Chicago Lawyer - www.ChicagoLawyerMagazine.com

Business of law, law of business

July 10, 2017
By Paul Dailing
Editor

You don’t often have a chance to photograph a man standing in front of a wall of Kraft Singles at a legal magazine, but when you get that chance, you put the photo on the cover.

This issue of Chicago Lawyer looks at the sometimes contentious, always fascinating relationship between Big Law and Big Business. From the attorneys who went in-house to the small-firm proprietors whose livelihoods depend on commercial disputes, this issue looks at how those worlds collide.

For our cover story, staff writer Lauren P. Duncan took a look at some of the ways Illinois companies both large and small are asking their legal team to step up in PR, crisis management and other public-facing roles.

It’s not as natural a fit as you might think. The diligence, technicality and precise language drilled into lawyers is often a mismatch for a social media age that expects corporate response in crises to be an instant and a tweet away.

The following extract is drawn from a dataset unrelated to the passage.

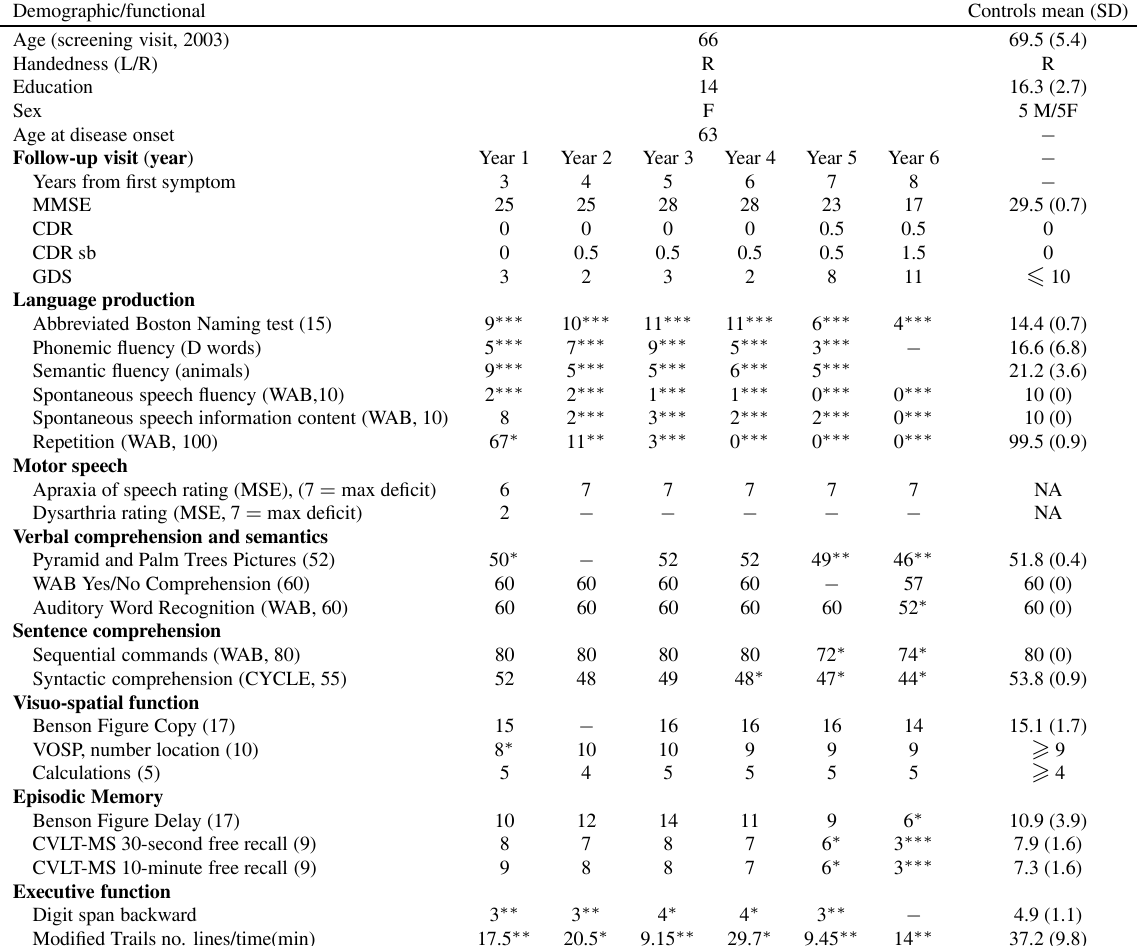
Table 2 Voxel-based morphometry of grey matter changes in FC, comparing each year’s scan against 17 female right-handed age-matched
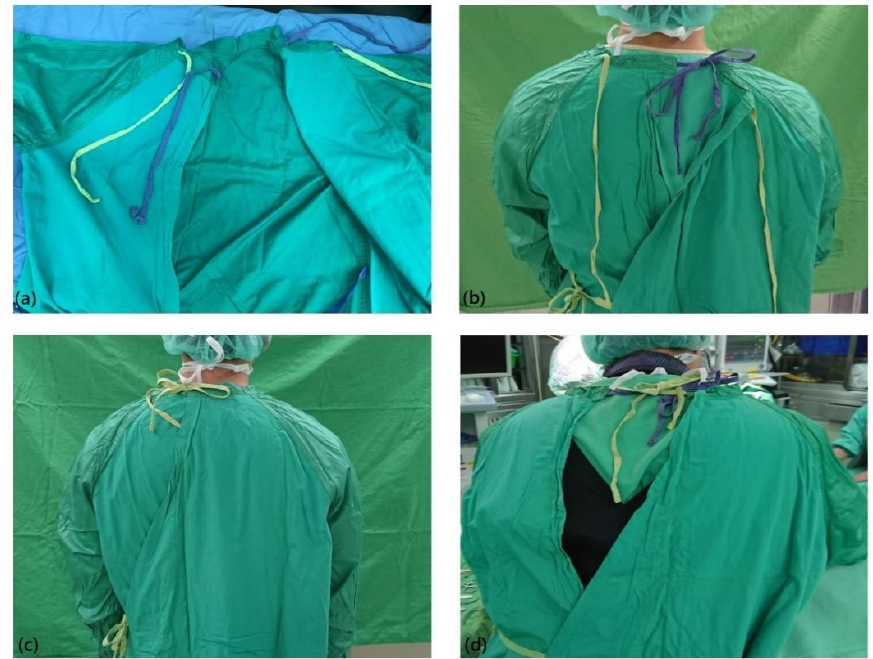
Figure 1. The photographs illustrate ( a ) the design of two sets of rear neck ties, ( b ) the inner tie fastened, ( c ) both ties fastened, ( d ) the ties loosening during surgery.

But the legalistic approach to an image problem can be just what a situation demands.

Read Lauren’s story to find out how some of Illinois’ largest employers — including Archer Daniels Midland, Kraft Heinz and Mondelez International — and smaller companies have asked their in-house teams to step, at least momentarily, out in the spotlight. A big thanks also to the communications team at Kraft Heinz for helping photographer Lisa Predko get our dairy-laden cover.

But companies cannot, will not and don’t really want to handle all issues in-house, particularly when the company’s legal needs might take the lawyers to a courtroom. This leads us to our next feature.

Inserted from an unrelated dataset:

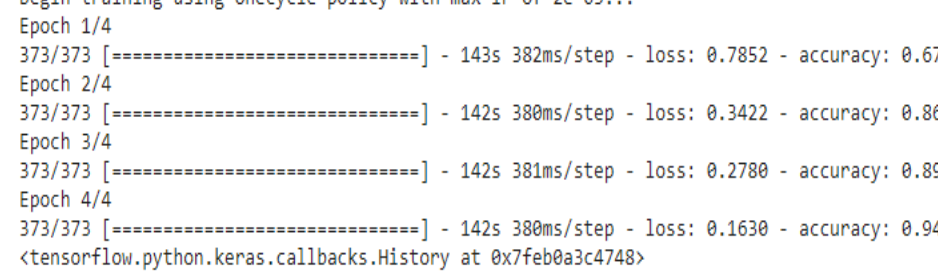
Figure 4. Model confusion matrix of our proposed CovBERT model. The error related to the training set (training loss) of the proposed dataset is shown in Figure 5. The training loss value starts with 0.8. Then, it gradually falls until 0.2 in the third epoch. Figure 6 shows the accuracy evolution over time. We noticed that the accu- racy increases over time from 84% in epoch 1 to 94% in epoch 4. We concluded that, from one epoch to another, the model acquired more knowledge and proved its effectiveness. Figure 5. Training loss of our proposed CovBERT model.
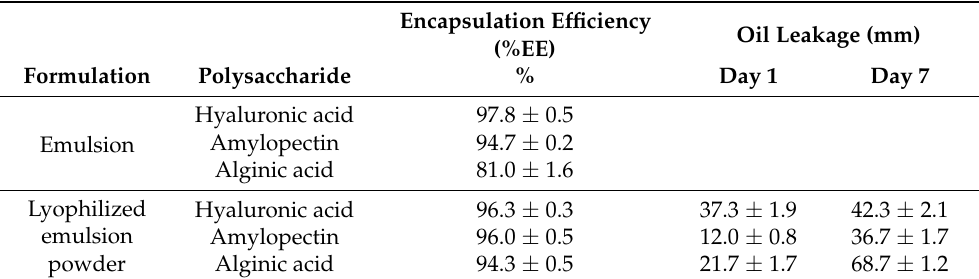
Table 6. Encapsulation efficiency (%) of emulsions and lyophilized emulsion powders and oil leakage from lyophilized emulsions powders on day 1 and day 7 ± standard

Commercial litigation boutiques remain a mainstay of Chicago’s legal scene, but the small shops are trying to figure out how best to handle their Big Law peers. In the last few years, several notable boutiques decided to become the Chicago office of out-of-town firms. Grippo & Elden joined Kansas City, Mo.-based Shook, Hardy & Bacon; Ungaretti & Harris joined Boston-based Nixon Peabody; Schopf & Weiss joined Detroit-based Honigman; Greene & Letts joined Los Angeles-based Zuber Lalwer & Del Duca — the list could go on.

We talked to commercial litigation firms both big and small — and lawyers who made the switch from big to boutique, boutique to big or back and forth — to talk about how they handle everything from conflicts to organization.

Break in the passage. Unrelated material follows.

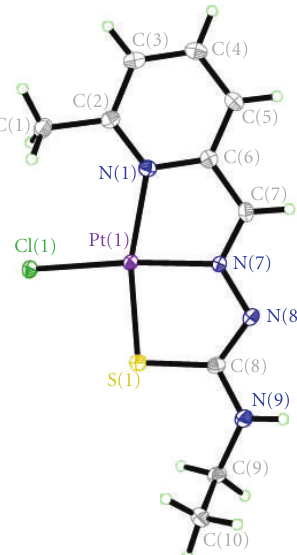
Figure 4: Structure of [Pt(mpETSC)Cl] with numbering scheme.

While in-house lawyers step out and boutiques go big, one individual attorney’s evolving corporate role is also highlighted in this issue’s Q&A feature. Reporter Dustin J. Seibert sat down with Anthony O’Neill, former in-house counsel for and current CEO and executive director of the Illinois Sports Facilities Authority about his plans for the group. ISFA is a governmental agency the state legislature created in the 1980s and tasked with constructing and renovating stadiums for sports teams in Illinois.

You might not know their name, but if you’re a Chicago White Sox fan, you’ve probably been inside their most famous holding. Photographer Rena Naltsas accompanied Dustin’s piece with some great shots inside the IFSA-owned Guaranteed Rate Field.

Rena also provided the artwork for our Spaces profile of DLA Piper’s new digs and our In Summation interview with Latham & Watkins associate Meghan McCall Hansen, who volunteers with the Legal Aid Society of Metropolitan Family Services’ Human Trafficking Initiative to fight modern-day slavery in Chicago.

It’s a packed issue we’re really proud of. Hope you enjoy.